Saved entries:
========================

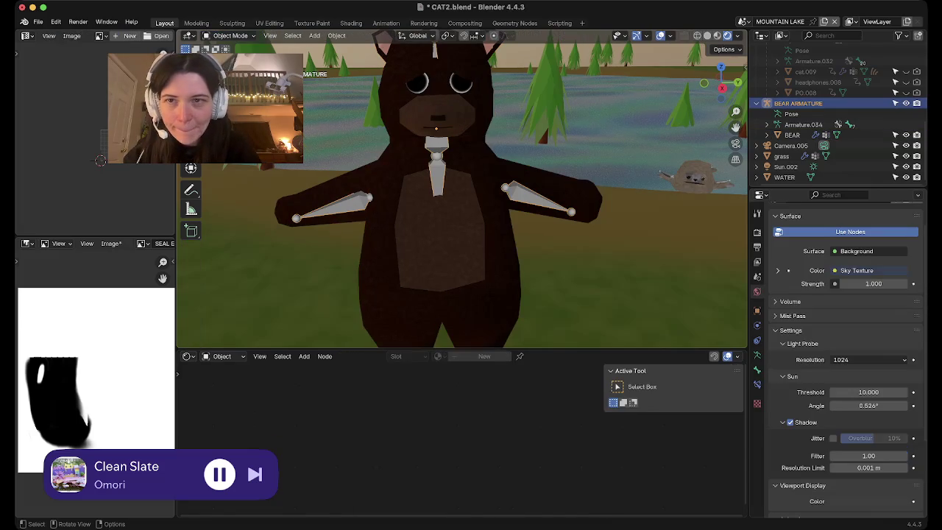
{"action": "left_click", "coordinate": [230, 35]}
{"action": "left_click", "coordinate": [230, 79]}
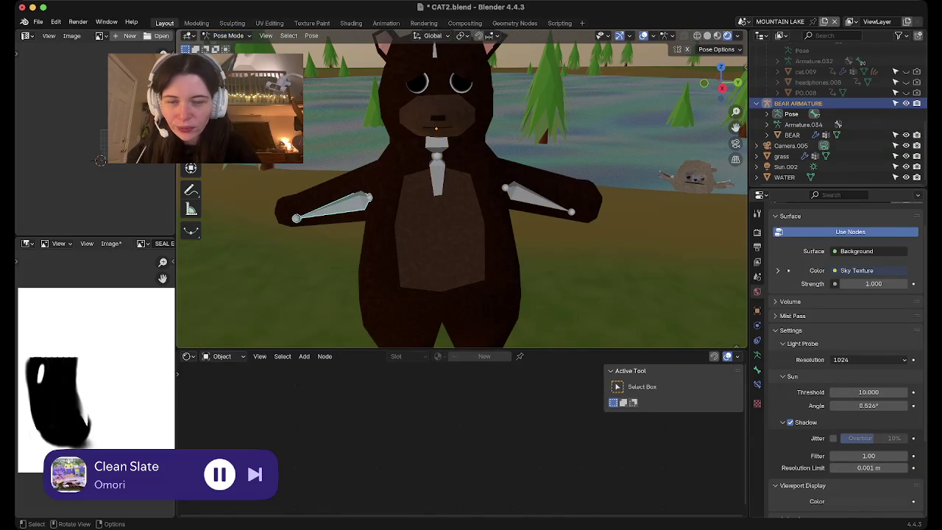
{"action": "middle_click_drag", "start_coordinate": [442, 221], "coordinate": [515, 184]}
{"action": "middle_click_drag", "start_coordinate": [463, 221], "coordinate": [464, 147]}
{"action": "scroll", "coordinate": [464, 192], "scroll_direction": "up", "scroll_amount": 2}
{"action": "scroll", "coordinate": [441, 220], "scroll_direction": "down", "scroll_amount": 2}
Show the Action Editor in the bottom area and assign the action 'Action'.
{"action": "left_click", "coordinate": [188, 356]}
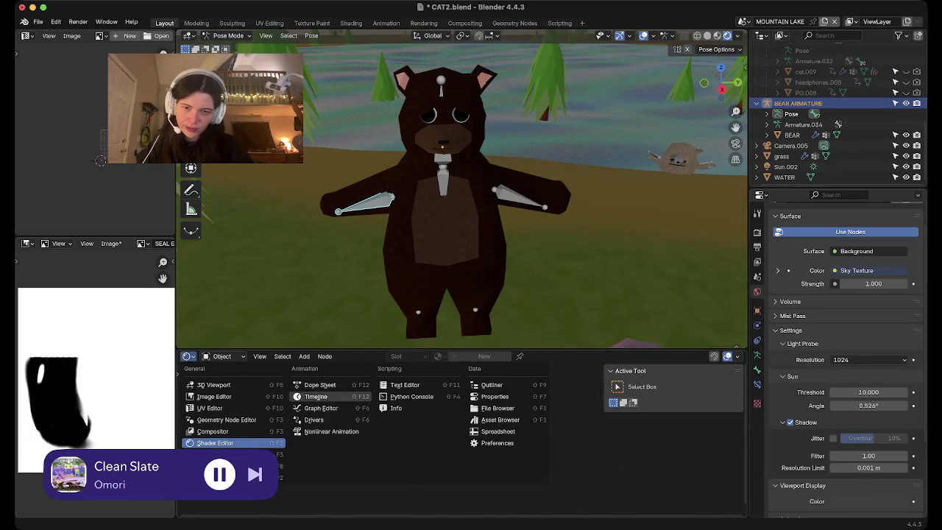
{"action": "left_click", "coordinate": [319, 383]}
{"action": "left_click", "coordinate": [423, 356]}
{"action": "left_click", "coordinate": [397, 380]}
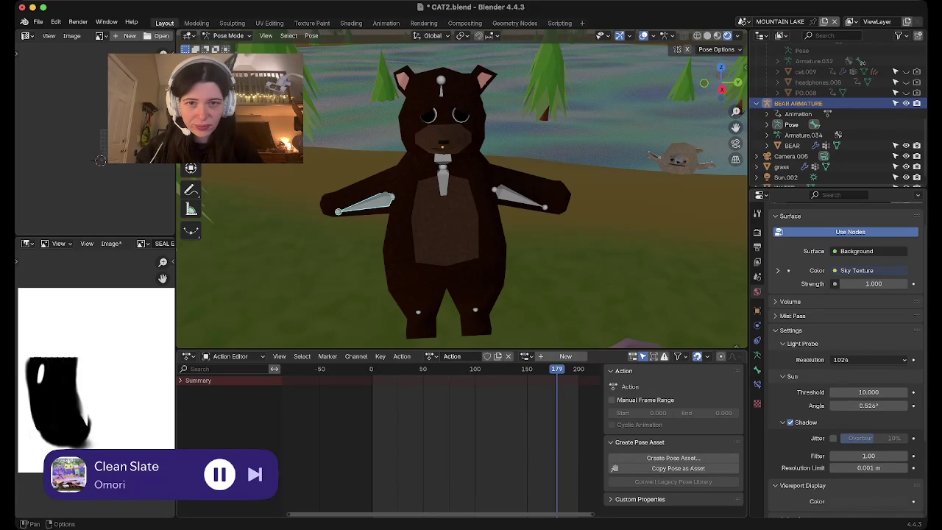
{"action": "left_click", "coordinate": [371, 368]}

========================

■ **EXERCISE INSTRUCTIONS**
Set down the records exactly, without the pictures.

■ **REPLY**
{"action": "left_click", "coordinate": [230, 35]}
{"action": "left_click", "coordinate": [230, 79]}
{"action": "middle_click_drag", "start_coordinate": [442, 221], "coordinate": [515, 184]}
{"action": "middle_click_drag", "start_coordinate": [463, 221], "coordinate": [464, 147]}
{"action": "scroll", "coordinate": [464, 192], "scroll_direction": "up", "scroll_amount": 2}
{"action": "scroll", "coordinate": [441, 220], "scroll_direction": "down", "scroll_amount": 2}
Show the Action Editor in the bottom area and assign the action 'Action'.
{"action": "left_click", "coordinate": [188, 356]}
{"action": "left_click", "coordinate": [319, 383]}
{"action": "left_click", "coordinate": [423, 356]}
{"action": "left_click", "coordinate": [397, 380]}
{"action": "left_click", "coordinate": [371, 368]}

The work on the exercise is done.